=== WORK TO BE COMPLETED ===
Return, word for word, the line containing "Доставка та оплата" and every line after it through the last line of the records below.

Transcribed page contents:
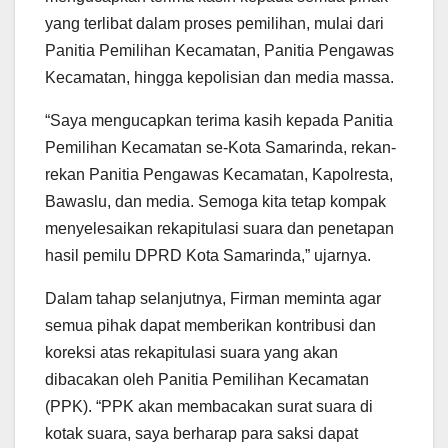
yang terlibat dalam proses pemilihan, mulai dari
Panitia Pemilihan Kecamatan, Panitia Pengawas
Kecamatan, hingga kepolisian dan media massa.
“Saya mengucapkan terima kasih kepada Panitia
Pemilihan Kecamatan se-Kota Samarinda, rekan-
rekan Panitia Pengawas Kecamatan, Kapolresta,
Bawaslu, dan media. Semoga kita tetap kompak
menyelesaikan rekapitulasi suara dan penetapan
hasil pemilu DPRD Kota Samarinda,” ujarnya.
Dalam tahap selanjutnya, Firman meminta agar
semua pihak dapat memberikan kontribusi dan
koreksi atas rekapitulasi suara yang akan
dibacakan oleh Panitia Pemilihan Kecamatan
(PPK). “PPK akan membacakan surat suara di
kotak suara, saya berharap para saksi dapat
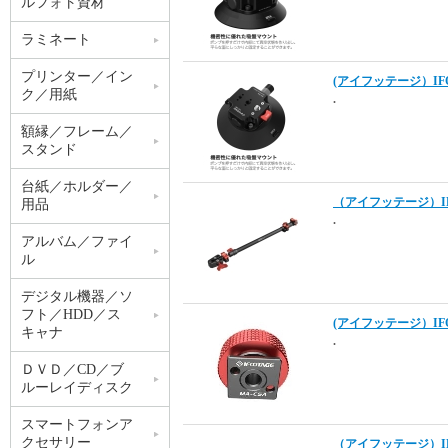
ルフォト資材
ラミネート
プリンター／イン
(アイフッテージ）IFOO
ク／用紙
.
額縁／フレーム／
スタンド
台紙／ホルダー／
（アイフッテージ）IFOO
用品
.
アルバム／ファイ
ル
デジタル機器／ソ
フト／HDD／ス
(アイフッテージ）IFOO
キャナ
.
ＤＶＤ／CD／ブ
ルーレイディスク
スマートフォンア
クセサリー
（アイフッテージ）IFOO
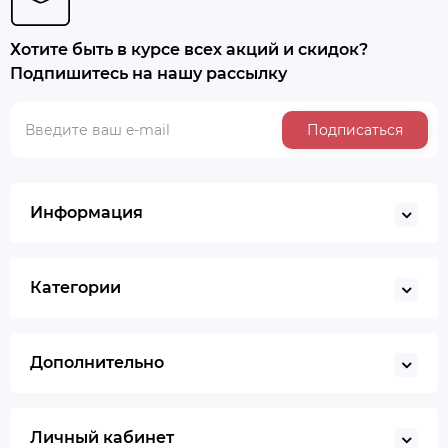
Хотите быть в курсе всех акций и скидок?
Подпишитесь на нашу рассылку
Подписаться
Информация
Категории
Дополнительно
Личный кабинет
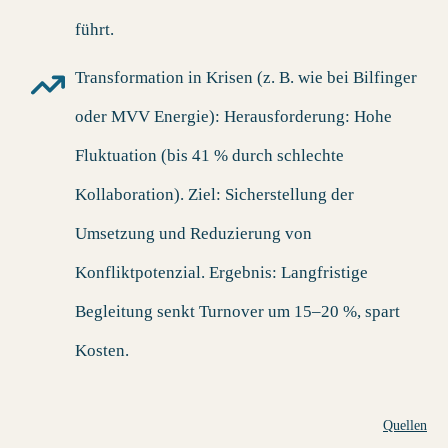
führt.
Transformation in Krisen (z. B. wie bei Bilfinger
oder MVV Energie)
: Herausforderung: Hohe
Fluktuation (bis 41 % durch schlechte
Kollaboration). Ziel: Sicherstellung der
Umsetzung und Reduzierung von
Konfliktpotenzial. Ergebnis: Langfristige
Begleitung senkt Turnover um 15–20 %, spart
Kosten.
Quellen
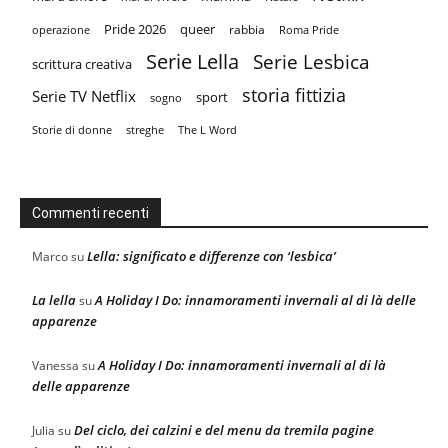
Pride 2026
queer
rabbia
operazione
Roma Pride
Serie Lella
Serie Lesbica
scrittura creativa
storia fittizia
Serie TV Netflix
sport
sogno
Storie di donne
streghe
The L Word
Commenti recenti
Lella: significato e differenze con ‘lesbica’
Marco
su
La lella
A Holiday I Do: innamoramenti invernali al di là delle
su
apparenze
A Holiday I Do: innamoramenti invernali al di là
Vanessa
su
delle apparenze
Del ciclo, dei calzini e del menu da tremila pagine
Julia
su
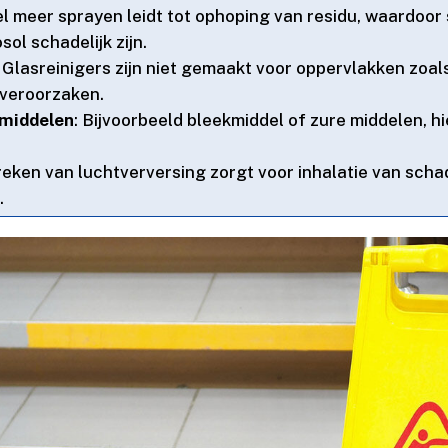
el meer sprayen leidt tot ophoping van residu, waardoor
l schadelijk zijn.​
: Glasreinigers zijn niet gemaakt voor oppervlakken zo
veroorzaken.​
middelen
: Bijvoorbeeld bleekmiddel of zure middelen, h
reken van luchtverversing zorgt voor inhalatie van schad
​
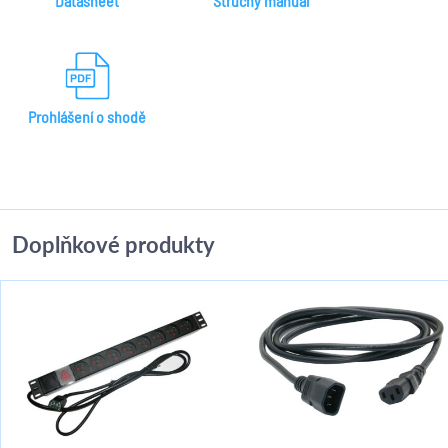
Datasheet
Stručný manuál
Prohlášení o shodě
Doplňkové produkty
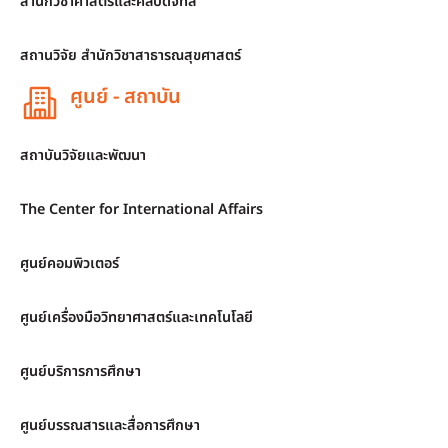
สำนักวิชาศาสตร์และศิลปดิจิทัล
สถานวิจัย สำนักวิชาสาธารณสุขศาสตร์
ศูนย์ - สถาบัน
สถาบันวิจัยและพัฒนา
The Center for International Affairs
ศูนย์คอมพิวเตอร์
ศูนย์เครื่องมือวิทยาศาสตร์และเทคโนโลยี
ศูนย์บริการการศึกษา
ศูนย์บรรณสารและสื่อการศึกษา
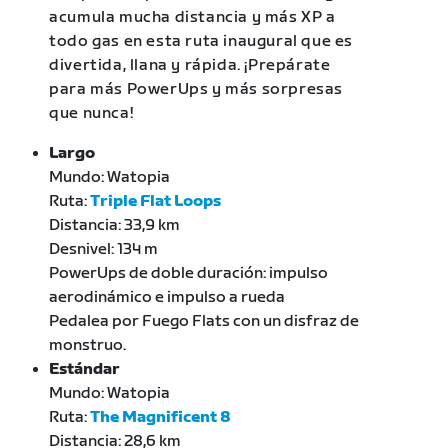
acumula mucha distancia y más XP a
todo gas en esta ruta inaugural que es
divertida, llana y rápida. ¡Prepárate
para más PowerUps y más sorpresas
que nunca!
Largo
Mundo: Watopia
Ruta:
Triple Flat Loops
Distancia: 33,9 km
Desnivel: 134 m
PowerUps de doble duración: impulso
aerodinámico e impulso a rueda
Pedalea por Fuego Flats con un disfraz de
monstruo.
Estándar
Mundo: Watopia
Ruta:
The Magnificent 8
Distancia: 28,6 km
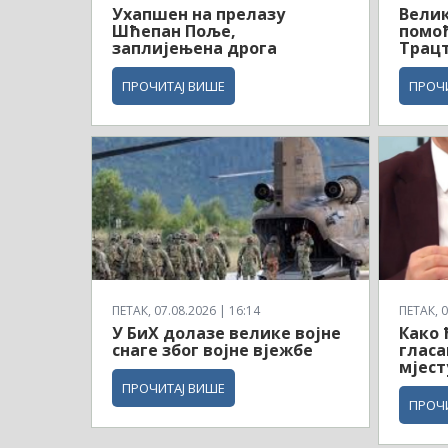
Ухапшен на прелазу
Велик
Шћепан Поље,
помоћ
заплијењена дрога
Трац
ПРОЧИТАЈ ВИШЕ
ПРОЧ
ПЕТАК, 07.08.2026 | 16:14
ПЕТАК, 0
У БиХ долазе велике војне
Како 
снаге због војне вјежбе
гласа
мјест
ПРОЧИТАЈ ВИШЕ
ПРОЧ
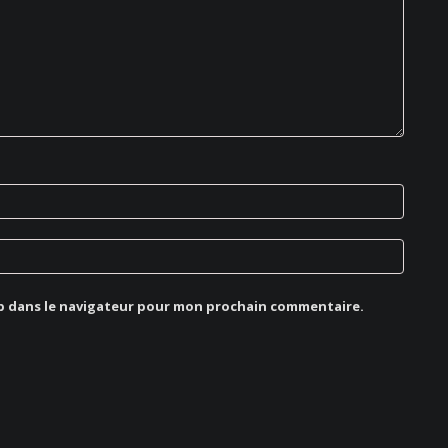
b dans le navigateur pour mon prochain commentaire.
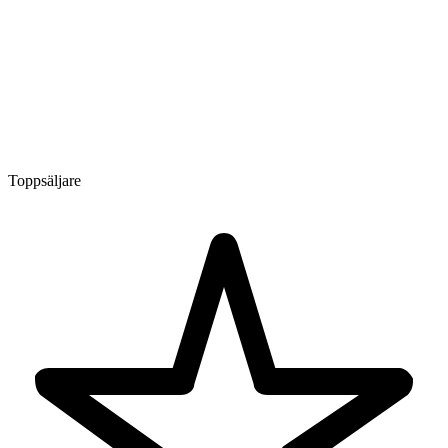
Toppsäljare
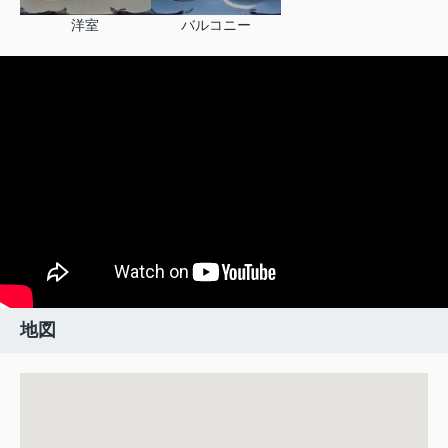
洋室
バルコニー
地図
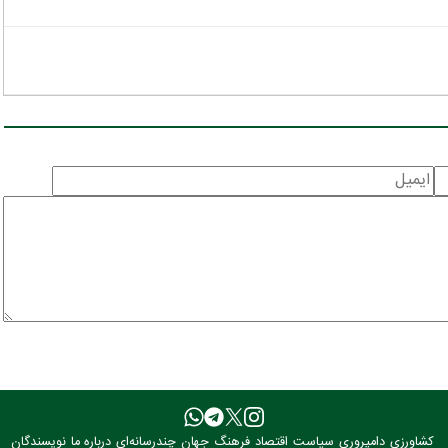
کشاورزی
دامپروری
سیاست
اقتصاد
فرهنگ
جهان
چندرسانه‌ای
درباره ما
نویسندگان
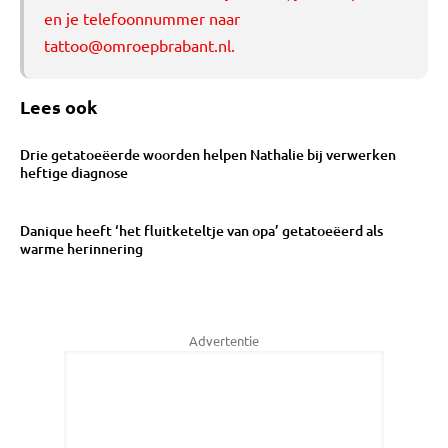
en je telefoonnummer naar
tattoo@omroepbrabant.nl
.
Lees ook
Drie getatoeëerde woorden helpen Nathalie bij verwerken
heftige diagnose
Danique heeft ‘het fluitketeltje van opa’ getatoeëerd als
warme herinnering
Advertentie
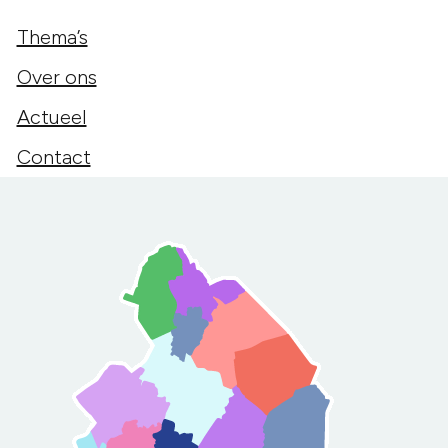
Thema’s
Over ons
Actueel
Contact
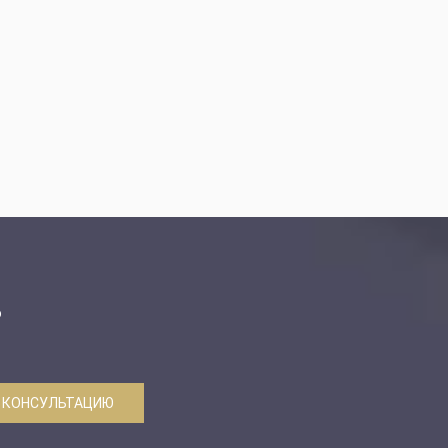
ю
 КОНСУЛЬТАЦИЮ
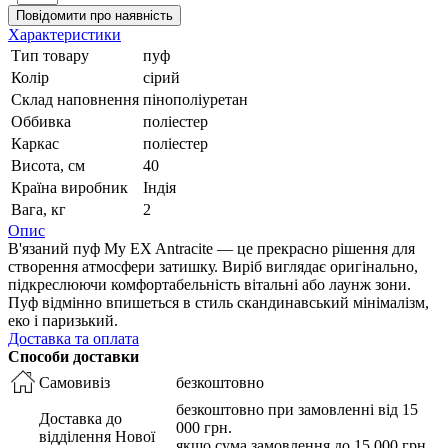
Повідомити про наявність
Характеристики
Тип товару
пуф
Колір
сірий
Склад наповнення
пінополіуретан
Оббивка
поліестер
Каркас
поліестер
Висота, см
40
Країна виробник
Індія
Вага, кг
2
Опис
В'язаний пуф My EX Antracite — це прекрасно рішення для
створення атмосфери затишку. Виріб виглядає оригінально,
підкреслюючи комфортабельність вітальні або лаунж зони.
Пуф відмінно впишеться в стиль скандинавський мінімалізм,
еко і паризький.
Доставка та оплата
Способи доставки
Самовивіз
безкоштовно
безкоштовно при замовленні від 15
Доставка до
000 грн.
відділення Нової
якщо сума замовлення до 15 000 грн.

=== SOLUTION ===
Доставка та оплата
Способи доставки
Самовивіз
безкоштовно
безкоштовно при замовленні від 15
Доставка до
000 грн.
відділення Нової
якщо сума замовлення до 15 000 грн.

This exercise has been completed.